- Born: October 28, 1945 San Francisco, California
- Died: August 3, 2020 (aged 74) Novato, California
- Education: University of San Francisco (BA) University of Pennsylvania (MBA)

= Ralph Barbieri =

American sports journalist (1945–2020)

Ralph Louis Barbieri (October 28, 1945 – August 3, 2020) was an American sports radio personality from San Francisco, California. Along with former NBA player Tom Tolbert, Barbieri hosted the afternoon sports radio show The Razor and Mr. T on KNBR (AM) from 1996 to 2012. With Barbieri, the show was the highest-rated show in the Bay Area for the 25–54 male demographic since 2000.

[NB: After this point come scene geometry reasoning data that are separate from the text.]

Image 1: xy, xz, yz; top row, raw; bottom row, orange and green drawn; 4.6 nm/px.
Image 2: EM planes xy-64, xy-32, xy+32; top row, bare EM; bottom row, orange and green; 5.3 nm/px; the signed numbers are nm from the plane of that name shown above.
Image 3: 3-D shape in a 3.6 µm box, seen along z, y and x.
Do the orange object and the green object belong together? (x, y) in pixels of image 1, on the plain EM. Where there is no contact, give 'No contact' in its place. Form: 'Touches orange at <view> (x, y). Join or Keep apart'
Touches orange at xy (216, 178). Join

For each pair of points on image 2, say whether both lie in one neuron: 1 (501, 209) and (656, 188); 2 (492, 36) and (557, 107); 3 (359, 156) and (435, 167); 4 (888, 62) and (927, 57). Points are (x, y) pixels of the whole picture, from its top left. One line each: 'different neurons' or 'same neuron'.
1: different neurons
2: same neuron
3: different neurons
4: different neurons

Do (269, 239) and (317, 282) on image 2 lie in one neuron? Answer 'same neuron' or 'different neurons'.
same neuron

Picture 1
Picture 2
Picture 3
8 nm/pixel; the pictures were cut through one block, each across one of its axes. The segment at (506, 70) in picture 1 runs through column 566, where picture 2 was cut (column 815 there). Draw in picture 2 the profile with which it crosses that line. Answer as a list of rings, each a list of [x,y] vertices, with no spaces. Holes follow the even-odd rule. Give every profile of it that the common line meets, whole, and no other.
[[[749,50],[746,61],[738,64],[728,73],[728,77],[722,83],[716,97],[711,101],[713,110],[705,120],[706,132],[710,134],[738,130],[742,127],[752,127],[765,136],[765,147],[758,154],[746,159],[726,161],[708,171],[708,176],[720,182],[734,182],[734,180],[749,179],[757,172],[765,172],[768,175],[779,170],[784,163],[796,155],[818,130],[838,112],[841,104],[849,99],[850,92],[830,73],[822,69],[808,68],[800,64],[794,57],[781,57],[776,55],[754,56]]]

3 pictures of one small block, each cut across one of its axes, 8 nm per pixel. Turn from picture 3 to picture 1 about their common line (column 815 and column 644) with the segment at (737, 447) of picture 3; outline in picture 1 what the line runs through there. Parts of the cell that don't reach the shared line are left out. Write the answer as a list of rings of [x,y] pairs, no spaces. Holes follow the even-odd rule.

==Early life and education==
Barbieri was born in San Francisco to Louis J. and Gloria Barbieri. He grew up in Millbrae, California. Barbieri earned a bachelor's degree in 1967 from the University of San Francisco, having studied political science with a minor in philosophy. He proceeded to obtain a Master of Business Administration from the Wharton School at the University of Pennsylvania. After completing his studies, he spent one-and-a-half years in New York, where he found employment in advertising. He subsequently returned to San Francisco.

==Career==
Barbieri was a stringer for Sport magazine before he joined KNBR in 1984 at the sports news desk. He was later given his own sports talk show and transferred to the prime afternoon-time slot. In 1996, he was teamed with Tolbert, a former NBA player. Barbieri's nickname was "The Razor" because of his raspy voice, thought by some listeners to resemble a barber's electric razor and his "no-nonsense" approach to interviews. The nickname, which may have also been inspired by his surname's resemblance to "barber", was given to him by longtime San Francisco Chronicle columnist Herb Caen.

Barbieri was described as a "bulldog of an interviewer" who exuded an "opinionated" and "abrasive" interviewing style. At the same time, his critics took the view that his questions were long-winded and restrained, which he said enabled listeners to get a better grasp of the people he was interviewing. In 2007, Barbieri renewed his four-year contract with KNBR through November 2011. Barbieri was known to end his show with, "Angels fly because they take themselves lightly", a quote from G. K. Chesterton.

In 2011, Barbieri disclosed to KNBR and the public that he was diagnosed with Parkinson's disease in 2005. On April 11, 2012, the 66-year-old Barbieri was let go by KNBR. KNBR's parent company, Cumulus Media, said he "refused to honor some of the most basic terms of his contract". Barbieri's legal team cited age discrimination and disability discrimination in the termination. In 2013, he settled with Cumulus for an undisclosed amount, reportedly over $1 million.

==Personal life==
Barbieri was a vegetarian, a believer in animal rights, and a follower of eastern religious philosophies. In 1995, he avoided jail time by pleading no contest to a third-offense drunk driving charge; he spent 120 days in a residential treatment program. Following the incident, Barbieri settled down, giving up what he called "25 years of sex, drugs and rock and roll". In 2000, Barbieri fathered a son, Tayte Ali, via In vitro fertilisation, using an egg donor and a surrogate mother. In 2004, the American Diabetes Association named Ralph Barbieri one of five "Bay Area Father of the Year" award winners.

Barbieri died on August 3, 2020, at his home in Novato, California. He was 74, and suffered from Parkinson's disease since he was diagnosed in 2005.